Big-screen and television movies may be Tim Progosh’s bread and butter, but comedy is his jam.
The Canadian actor, who graduated from Western in 1980 with a double degree in politics and drama, has played roles in the Oscar-winning Spotlight and on Schitt’s Creek, and is working on his eighth Hallmark movie.
His roots and first love, though, are on stage performing stand-up, sketch and improvisational comedy. As creator and original producer of the annual Canadian Comedy Awards, Progosh has long envisioned building a lasting tribute to the country’s funniest people.
This month, a new phase of that dream takes place comes to fruition, by introducing a vote-able list of 30 performer, creator and legacy nominees on a slate of potential inductees into the Canadian Comedy Hall of Fame.
Nominees include legends such as the cast of the Wayne & Schuster, Yuk Yuks founder Mark Breslin, and stand-up comic Elvira Kurt.
“We are the world’s best comedians — we are a juggernaut,” he said. Launching a comedy hall of fame is a chance “to pause and look at that and honour that work.”
Johnny Wayne and Frank Schuster were trendsetters in funny-man variety shows. SCTV and Kids in the Hall vaulted Canadian comedic actors to international stardom around. And without Breslin, there wouldn’t have been a launchpad for a Howie Mandel, Brent Butt or Gerry Dee, Progosh said. “They might be playing clubs for 50 bucks a night.”
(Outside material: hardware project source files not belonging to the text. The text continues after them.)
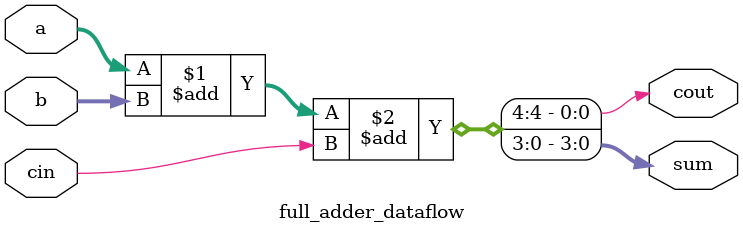
<source format=v>
module full_adder_dataflow(a, b, cin, sum, cout);
  input [3:0] a, b;
  input cin;
  output [3:0] sum;
  output cout;

//4-bit full adder using concatenation "{}" and arithematic "+" operator
  assign {cout, sum} = a + b + cin;
  
endmodule

</source>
“We live in a world where the past is quickly forgotten in favour of what’s right in front of us, and we forget that what’s right in front of us is a direct result of what went before.”
In some ways, comedy tells the history of a nation. Canada’s story of comedy pre-dates Confederation, with Indigenous humour and, later, with political cartoons lampooning political leaders and world events.
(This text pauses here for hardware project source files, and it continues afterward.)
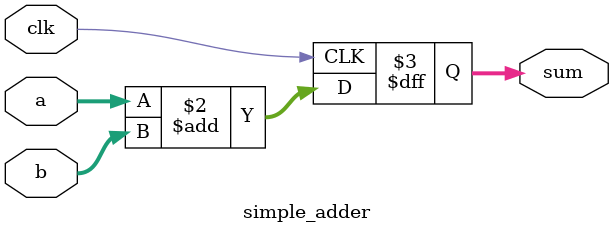
<source format=v>
`timescale 1ns/1ps

module simple_adder 
  #(                  // Use #( ) to declare parameters before I/O signals
    parameter W=2     // `parameter` keyword, name `W`, default value 2
    )
   (
    input                clk,
    input       [W-1:0]  a,
    input       [W-1:0]  b,
    output reg  [W:0]    sum
    );
   
   always @(posedge clk) begin  // Edge-sensitive timing with
      sum <= a + b;             // non-blocking assignment implies 
   end                          // DFF register, with one-cycle delay
   
endmodule // simple_adder

</source>
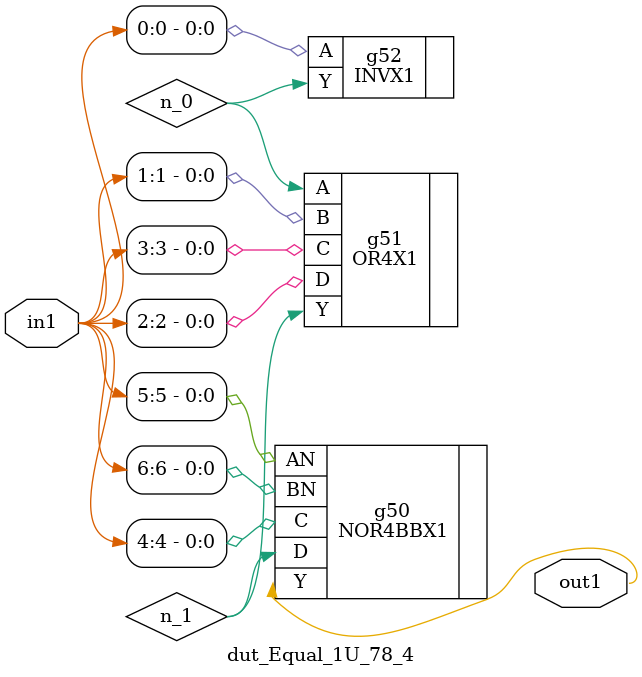
<source format=v>
`timescale 1ps / 1ps


module dut_Equal_1U_78_4(in1, out1);
  input [6:0] in1;
  output out1;
  wire [6:0] in1;
  wire out1;
  wire n_0, n_1;
  NOR4BBX1 g50(.AN (in1[5]), .BN (in1[6]), .C (in1[4]), .D (n_1), .Y
       (out1));
  OR4X1 g51(.A (n_0), .B (in1[1]), .C (in1[3]), .D (in1[2]), .Y (n_1));
  INVX1 g52(.A (in1[0]), .Y (n_0));
endmodule



</source>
Progosh believes the influence of many cultures and languages contributes to the strong tradition of Canadian humour. “And it’s cold and you have to stay inside six months of the year, so you might as well laugh.”
Lobbying to acting
He knew no one at Western when he arrived in 1976. He made his first friend here while they stood in line to grab some fast food at CentreSpot. “Western gave me a chance to reinvent myself. Life at Western opened so many doors and thoughts in my head. It was great to be in an atmosphere where my intellectual curiosity was pushed.
“There’s excellence everywhere. An excellent football program, an excellent drama program, an excellent music program.”
He ran for president of University Students’ Council (and lost) and performed drama at shows.
When he graduated, he worked as a political lobbyist in Ottawa, while taking screenwriting courses at Algonquin College, and acting studies at The Second City on the side.
His father persuaded him to ditch the lobbying, move to Toronto and pursue acting full-time.
Progosh’s stage roles have been mostly in comedy; his screen roles, mostly dramatic.
He was a regular on television show, The Adventures of Sinbad, and played principal Bill Kemeza in the award-winning 2015 movie Spotlight.
The comedic genius of Canadians Eugene Levy and Catherine O’Hara left Progosh roaring between scenes of guest appearances on the acclaimed television show Schitt’s Creek. “I was crying, I was laughing so hard.”
Progosh has produced numerous festivals and executive-produced hundreds of hours of television shows, in addition to touring as a comic for more than three decades.
A space for legends
In 2000, he founded the Canadian Comedy Awards to honour Canadian comedy in a range of media. Regina, Saint John, N.B., Ottawa, Toronto and London, Ont., have all been hosts to the award ceremonies, before the event took hiatus during the pandemic. The televised event itself has won numerous awards of excellence.
But a permanent hall of fame has almost always been part of the dream.
Business plans for a proposed building in north Toronto were created but didn’t come to fruition, and red tape ended a plan to build in Niagara Falls.
Last year, Progosh and his volunteer board of directors resurrected the hall of fame as a not-for-profit charity, residing in a virtual space.
The board chose its first inductees in 2021: John Candy, Rich Little, the Royal Canadian Air Farce, Wayne and Shuster, Dave Broadfoot and Don Harron.
Of the 30 nominees, five creators, two legacy members and 10 performers are inducted from the slate based on votes by industry members, the nomination committee and the board; members of the public who are not performers may vote, until June 15, only on the performer category,
The plan this year is to have a gala for the 2022 inductees and livestream the induction show and ceremony.
Legacy members of the hall of fame have already been chosen for this year: writer Stephen Leacock, who was once considered the best humourist in the world, and Frank Peppiatt and John Aylesworth, who invented the variety-show genre.